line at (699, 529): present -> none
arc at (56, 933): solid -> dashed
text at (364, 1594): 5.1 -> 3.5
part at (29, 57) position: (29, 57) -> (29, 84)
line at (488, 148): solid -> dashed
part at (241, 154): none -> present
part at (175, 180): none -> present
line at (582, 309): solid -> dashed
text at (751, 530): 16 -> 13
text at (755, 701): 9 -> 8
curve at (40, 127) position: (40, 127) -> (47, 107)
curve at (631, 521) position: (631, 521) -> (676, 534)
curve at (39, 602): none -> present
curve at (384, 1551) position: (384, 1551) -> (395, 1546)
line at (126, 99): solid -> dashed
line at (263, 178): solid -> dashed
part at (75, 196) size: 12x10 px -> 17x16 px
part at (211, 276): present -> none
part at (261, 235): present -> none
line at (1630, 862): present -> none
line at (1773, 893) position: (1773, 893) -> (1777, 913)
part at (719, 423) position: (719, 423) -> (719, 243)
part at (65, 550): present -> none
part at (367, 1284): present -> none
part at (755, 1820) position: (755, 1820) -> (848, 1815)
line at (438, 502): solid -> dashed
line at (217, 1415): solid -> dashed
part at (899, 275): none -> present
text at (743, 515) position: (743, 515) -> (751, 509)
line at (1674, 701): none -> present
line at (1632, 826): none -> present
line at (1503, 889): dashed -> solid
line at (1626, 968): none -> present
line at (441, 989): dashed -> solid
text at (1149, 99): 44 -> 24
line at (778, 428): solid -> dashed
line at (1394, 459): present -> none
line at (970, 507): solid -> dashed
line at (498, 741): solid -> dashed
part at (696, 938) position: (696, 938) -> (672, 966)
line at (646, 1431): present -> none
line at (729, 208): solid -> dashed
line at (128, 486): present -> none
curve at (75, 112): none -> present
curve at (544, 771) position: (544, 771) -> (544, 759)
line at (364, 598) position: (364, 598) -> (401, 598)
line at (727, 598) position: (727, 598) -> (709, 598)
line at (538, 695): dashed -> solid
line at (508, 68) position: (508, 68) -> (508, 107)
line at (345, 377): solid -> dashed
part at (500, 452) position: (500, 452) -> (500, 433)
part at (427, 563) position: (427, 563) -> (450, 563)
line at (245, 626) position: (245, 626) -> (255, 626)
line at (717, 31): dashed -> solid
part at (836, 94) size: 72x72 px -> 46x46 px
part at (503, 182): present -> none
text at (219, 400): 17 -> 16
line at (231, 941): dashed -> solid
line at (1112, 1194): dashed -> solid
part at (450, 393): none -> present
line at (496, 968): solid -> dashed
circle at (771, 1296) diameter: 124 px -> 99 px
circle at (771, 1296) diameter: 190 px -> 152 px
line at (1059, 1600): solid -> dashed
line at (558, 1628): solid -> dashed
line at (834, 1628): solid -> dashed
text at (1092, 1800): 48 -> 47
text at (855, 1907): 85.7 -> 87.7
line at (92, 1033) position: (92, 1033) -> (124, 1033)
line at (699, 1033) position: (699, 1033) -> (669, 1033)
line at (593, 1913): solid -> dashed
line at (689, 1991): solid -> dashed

- _WHAT NEEDS TO BE DONE_: Format every line of the data above as a Markdown table with the columns "Row" and "Line", numbering each row and omitting any blank lines.

- _EXERCISE RESULT_:
| Row | Line |
|---|---|
| 1 | line at (699, 529): present -> none |
| 2 | arc at (56, 933): solid -> dashed |
| 3 | text at (364, 1594): 5.1 -> 3.5 |
| 4 | part at (29, 57) position: (29, 57) -> (29, 84) |
| 5 | line at (488, 148): solid -> dashed |
| 6 | part at (241, 154): none -> present |
| 7 | part at (175, 180): none -> present |
| 8 | line at (582, 309): solid -> dashed |
| 9 | text at (751, 530): 16 -> 13 |
| 10 | text at (755, 701): 9 -> 8 |
| 11 | curve at (40, 127) position: (40, 127) -> (47, 107) |
| 12 | curve at (631, 521) position: (631, 521) -> (676, 534) |
| 13 | curve at (39, 602): none -> present |
| 14 | curve at (384, 1551) position: (384, 1551) -> (395, 1546) |
| 15 | line at (126, 99): solid -> dashed |
| 16 | line at (263, 178): solid -> dashed |
| 17 | part at (75, 196) size: 12x10 px -> 17x16 px |
| 18 | part at (211, 276): present -> none |
| 19 | part at (261, 235): present -> none |
| 20 | line at (1630, 862): present -> none |
| 21 | line at (1773, 893) position: (1773, 893) -> (1777, 913) |
| 22 | part at (719, 423) position: (719, 423) -> (719, 243) |
| 23 | part at (65, 550): present -> none |
| 24 | part at (367, 1284): present -> none |
| 25 | part at (755, 1820) position: (755, 1820) -> (848, 1815) |
| 26 | line at (438, 502): solid -> dashed |
| 27 | line at (217, 1415): solid -> dashed |
| 28 | part at (899, 275): none -> present |
| 29 | text at (743, 515) position: (743, 515) -> (751, 509) |
| 30 | line at (1674, 701): none -> present |
| 31 | line at (1632, 826): none -> present |
| 32 | line at (1503, 889): dashed -> solid |
| 33 | line at (1626, 968): none -> present |
| 34 | line at (441, 989): dashed -> solid |
| 35 | text at (1149, 99): 44 -> 24 |
| 36 | line at (778, 428): solid -> dashed |
| 37 | line at (1394, 459): present -> none |
| 38 | line at (970, 507): solid -> dashed |
| 39 | line at (498, 741): solid -> dashed |
| 40 | part at (696, 938) position: (696, 938) -> (672, 966) |
| 41 | line at (646, 1431): present -> none |
| 42 | line at (729, 208): solid -> dashed |
| 43 | line at (128, 486): present -> none |
| 44 | curve at (75, 112): none -> present |
| 45 | curve at (544, 771) position: (544, 771) -> (544, 759) |
| 46 | line at (364, 598) position: (364, 598) -> (401, 598) |
| 47 | line at (727, 598) position: (727, 598) -> (709, 598) |
| 48 | line at (538, 695): dashed -> solid |
| 49 | line at (508, 68) position: (508, 68) -> (508, 107) |
| 50 | line at (345, 377): solid -> dashed |
| 51 | part at (500, 452) position: (500, 452) -> (500, 433) |
| 52 | part at (427, 563) position: (427, 563) -> (450, 563) |
| 53 | line at (245, 626) position: (245, 626) -> (255, 626) |
| 54 | line at (717, 31): dashed -> solid |
| 55 | part at (836, 94) size: 72x72 px -> 46x46 px |
| 56 | part at (503, 182): present -> none |
| 57 | text at (219, 400): 17 -> 16 |
| 58 | line at (231, 941): dashed -> solid |
| 59 | line at (1112, 1194): dashed -> solid |
| 60 | part at (450, 393): none -> present |
| 61 | line at (496, 968): solid -> dashed |
| 62 | circle at (771, 1296) diameter: 124 px -> 99 px |
| 63 | circle at (771, 1296) diameter: 190 px -> 152 px |
| 64 | line at (1059, 1600): solid -> dashed |
| 65 | line at (558, 1628): solid -> dashed |
| 66 | line at (834, 1628): solid -> dashed |
| 67 | text at (1092, 1800): 48 -> 47 |
| 68 | text at (855, 1907): 85.7 -> 87.7 |
| 69 | line at (92, 1033) position: (92, 1033) -> (124, 1033) |
| 70 | line at (699, 1033) position: (699, 1033) -> (669, 1033) |
| 71 | line at (593, 1913): solid -> dashed |
| 72 | line at (689, 1991): solid -> dashed |